January 23, 2014
Over the past three years, Hamilton sports teams have worked hard at developing a foothold in the Northeastern Small College Athletic Conference. The results have not always been ideal, but across sports, teams are starting to establish more consistency, and playoffs are becoming the expectation rather than the hope.
The men’s hockey team, which has finished eighth in the conference the past two years, embodies a Hamilton team trying to get over the hump. It’s been an uneven ride for the squad, as the team has yet to put together a winning streak, and is just 2-6 on the road.
The Continentals have fought their way up to seventh with an overall record of 4-8-1 and 3-6-1 in the NESCAC. Hamilton showed solid resolve over a six-game road stretch—after dropping the first four, the Continentals defeated Tufts 3-2, then earned a half game in the standings with a 3-4 overtime loss to Connecticut College.
Team captain Evan Haney ’14 believes the execution has improved over the recent stretch, even if the results have been underwhelming. “Coming into the New Year, our coaching staff outlined several points of emphasis for our team to improve upon,” Haney explained. “Despite the outcomes of those games over break, we did make significant strides in some of those areas. However, we have struggled to consistently do the little things that are needed to win games,” he added. “We have not played a team that is better than us this year. At this point, our task is simple. We need to do the things that have proven to give us success on a consistent basis.”

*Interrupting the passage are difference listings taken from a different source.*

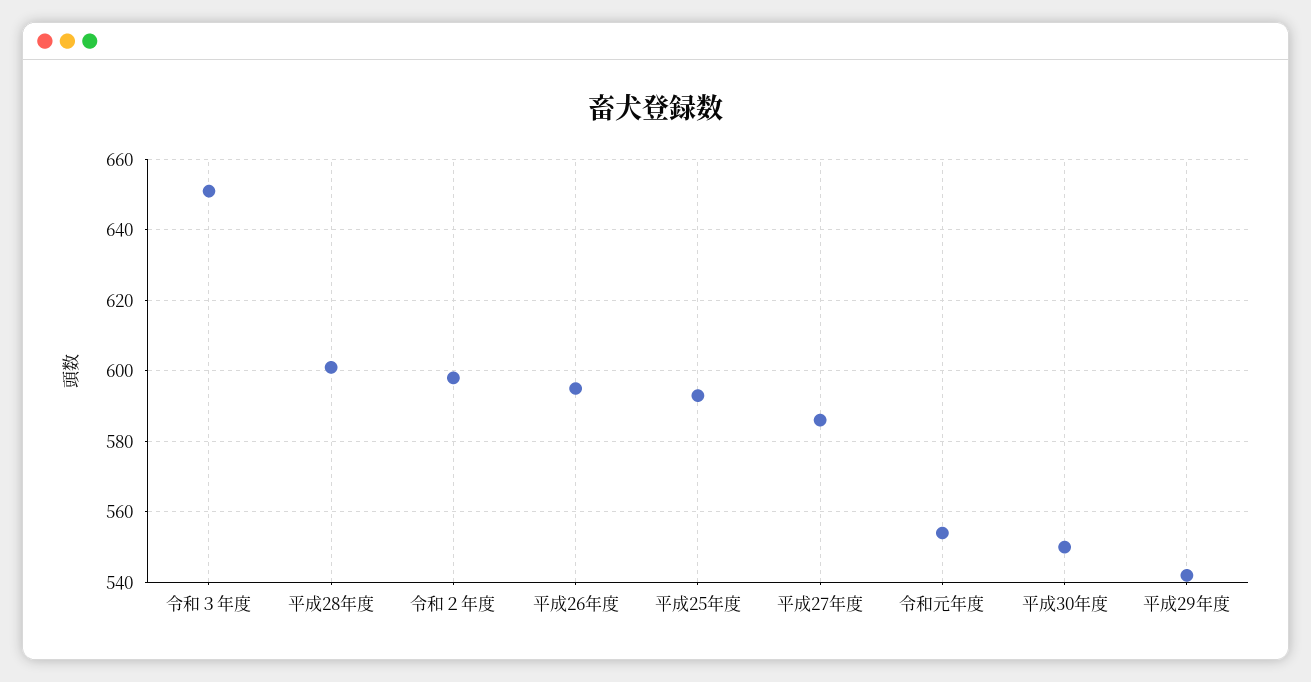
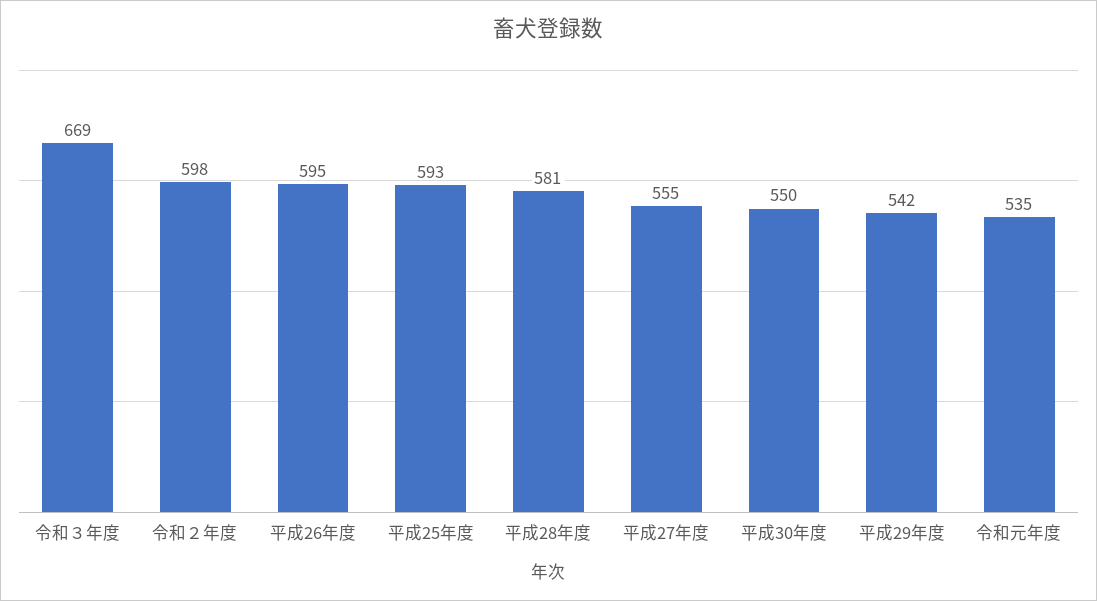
令和３年度: 650 -> 669
平成28年度: 600 -> 581
平成27年度: 585 -> 555
令和元年度: 555 -> 535

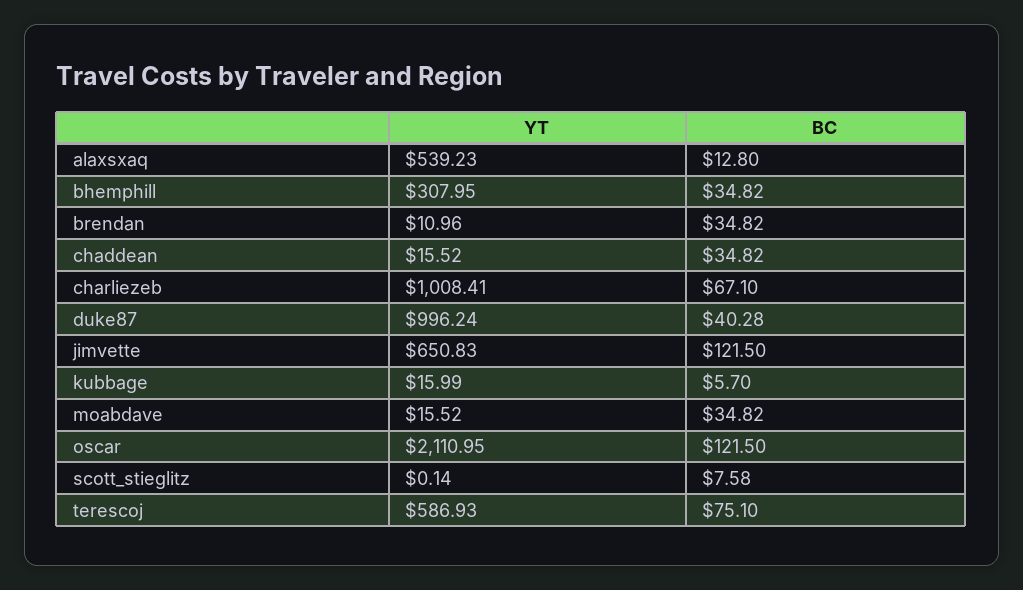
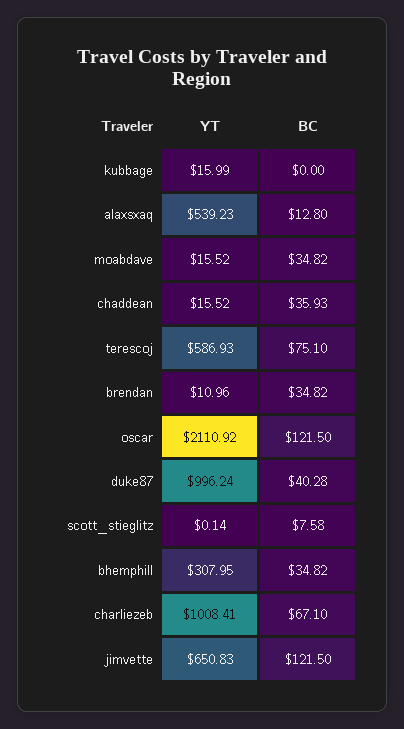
BC, chaddean: 34.82 -> 35.93
BC, kubbage: 5.7 -> 0
YT, oscar: 2110.95 -> 2110.92

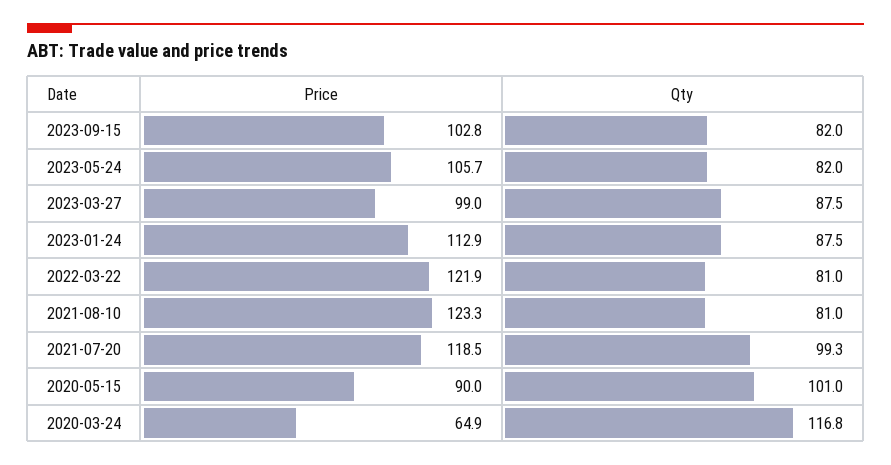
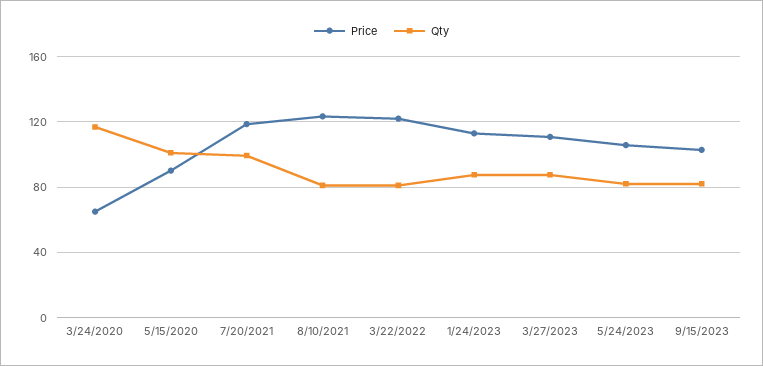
Price, 2023-03-27: 99 -> 110

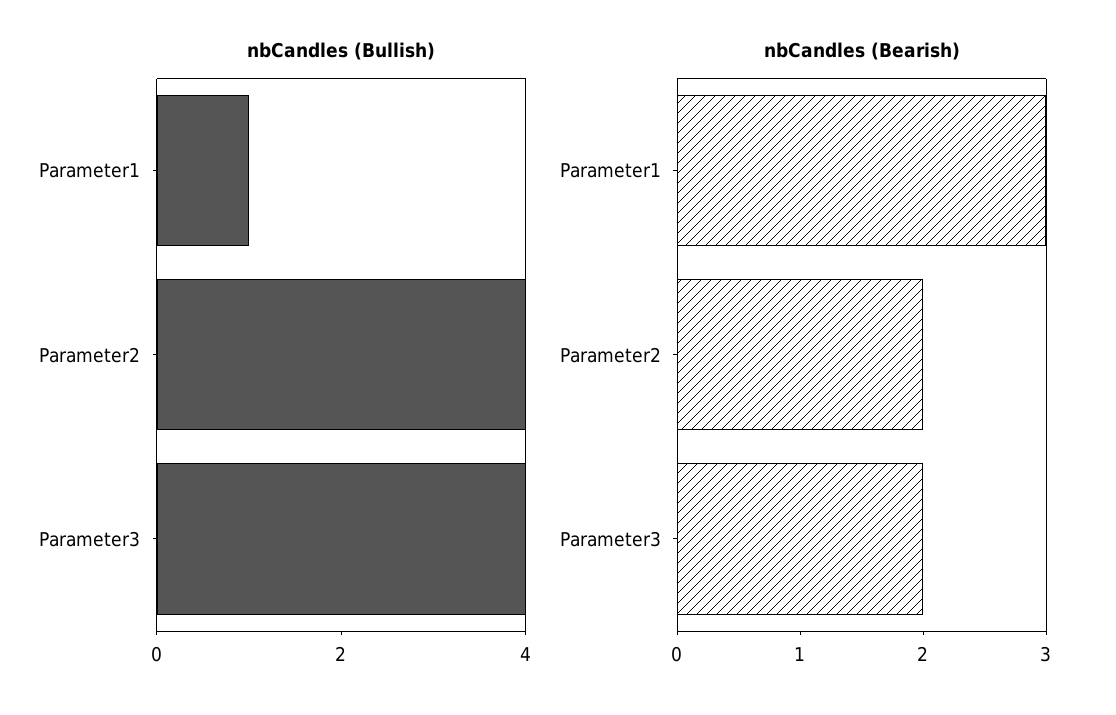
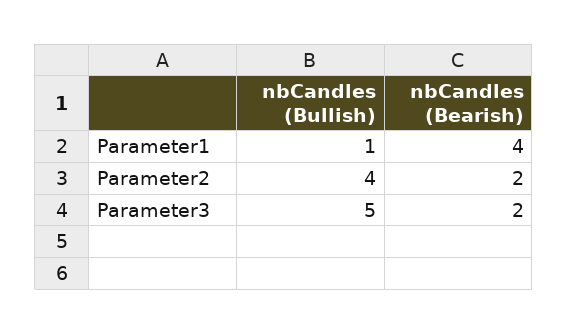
nbCandles (Bullish), Parameter3: 4 -> 5
nbCandles (Bearish), Parameter1: 3 -> 4

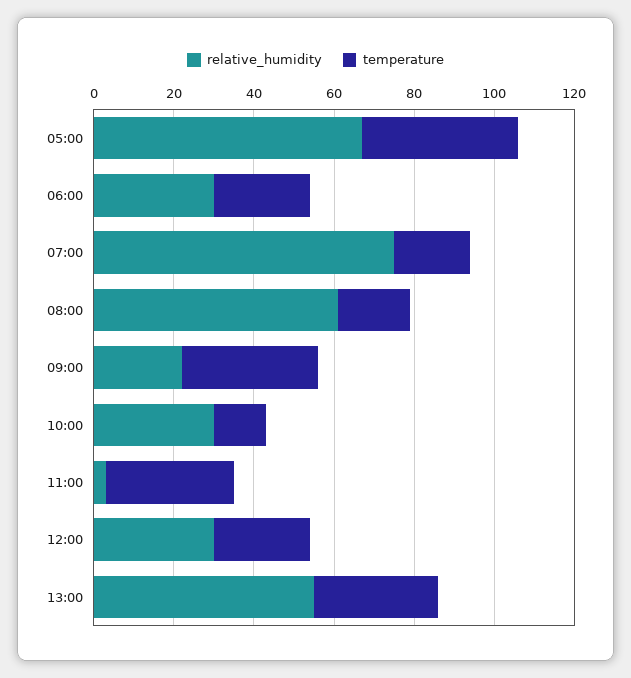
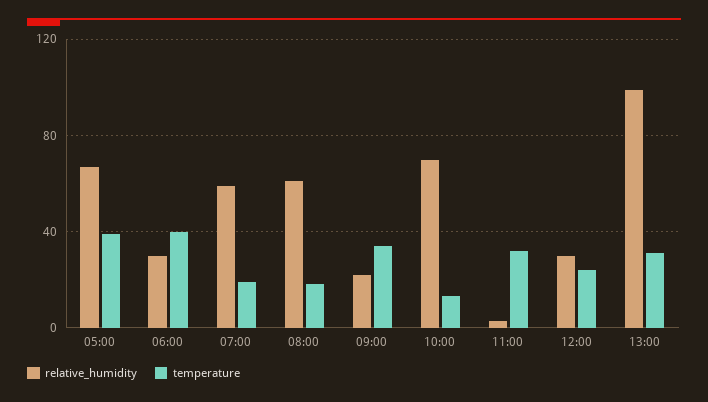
temperature, 06:00: 25 -> 40
relative_humidity, 07:00: 75 -> 60
relative_humidity, 10:00: 30 -> 70
relative_humidity, 13:00: 55 -> 100

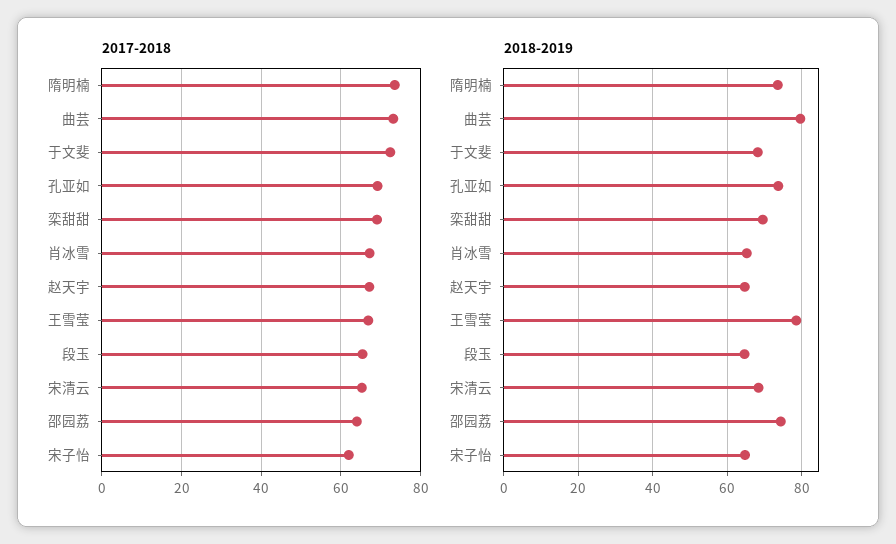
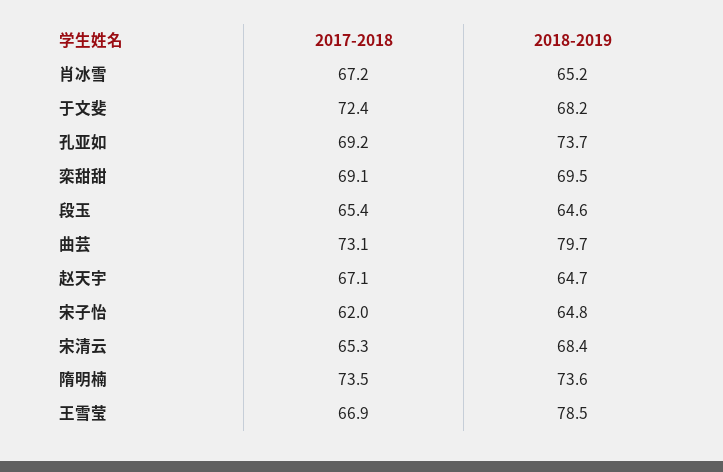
2017-2018, 邵园荔: 64 -> none
2018-2019, 邵园荔: 74 -> none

In a sport like hockey, where a team might only generate a handful of scoring opportunities, those “little things” manifest themselves in the standings.
Hamilton is among the better even -strength teams in the conference, but their special teams units have struggled in power play situations. After a blistering start for the power play unit, the Continentals have slipped to seventh in the NESCAC, down to a 17.6 percent scoring rate. Moreover, Hamilton has compiled the most penalty minutes in the conference, stressing the penalty kill unit.
Defensemen Conor Lamberti ’17 is one of the team leaders in ice time, and he highlighted the avoidable burden penalties have placed on the Conts. “As a team, we started taking too many penalties during our last few weekends,”said Lamberti. “We were unable to create much of a flow to our game when we were constantly killing penalties. Our coaches have emphasized playing smart and disciplined over the past few weeks.”
It is no coincidence that Hamilton has seen a positive turn the past two games. The Continentals received just 14 total penalty minutes against Tufts and Connecticut College, slicing a huge chunk off their 16.8 penalty minutes per game average. With Hamilton avoiding long stretches in the penalty box, the Continentals outshot both squads, giving themselves golden opportunities to win.
They must sustain this focus on discipline, as Hamilton will close its season with an eight-game NESCAC stretch against schools they have already faced. That includes a road game against Wesleyan on Feb. 1 and a home skate against Connecticut College Feb. 16, the two teams in closest competition with Hamilton for the final NESCAC playoff spots.
For Lamberti and the Continentals, vengeance is a strong motivator, in addition to the playoff chase. “We’re looking forward to each weekend and trying to get four points,” Lamberti assured, “but I think as we play our second game against each NESCAC team, there is a motivation to try and beat the teams that we lost to earlier in the year. I think everyone will be a little more eager to get revenge on those teams.”
Hamilton men’s hockey is no longer a NESCAC minnow, but they are not a shark yet either. To truly elevate to contender status, the Continentals must string together a winning streak as the season winds down, and bring their best hockey on a nightly basis. With Hamilton taking a step forward with their recent form, as Haney concluded, “It has shown in our play...when we’ve played the kind of hockey that we are capable of, we have been a force.”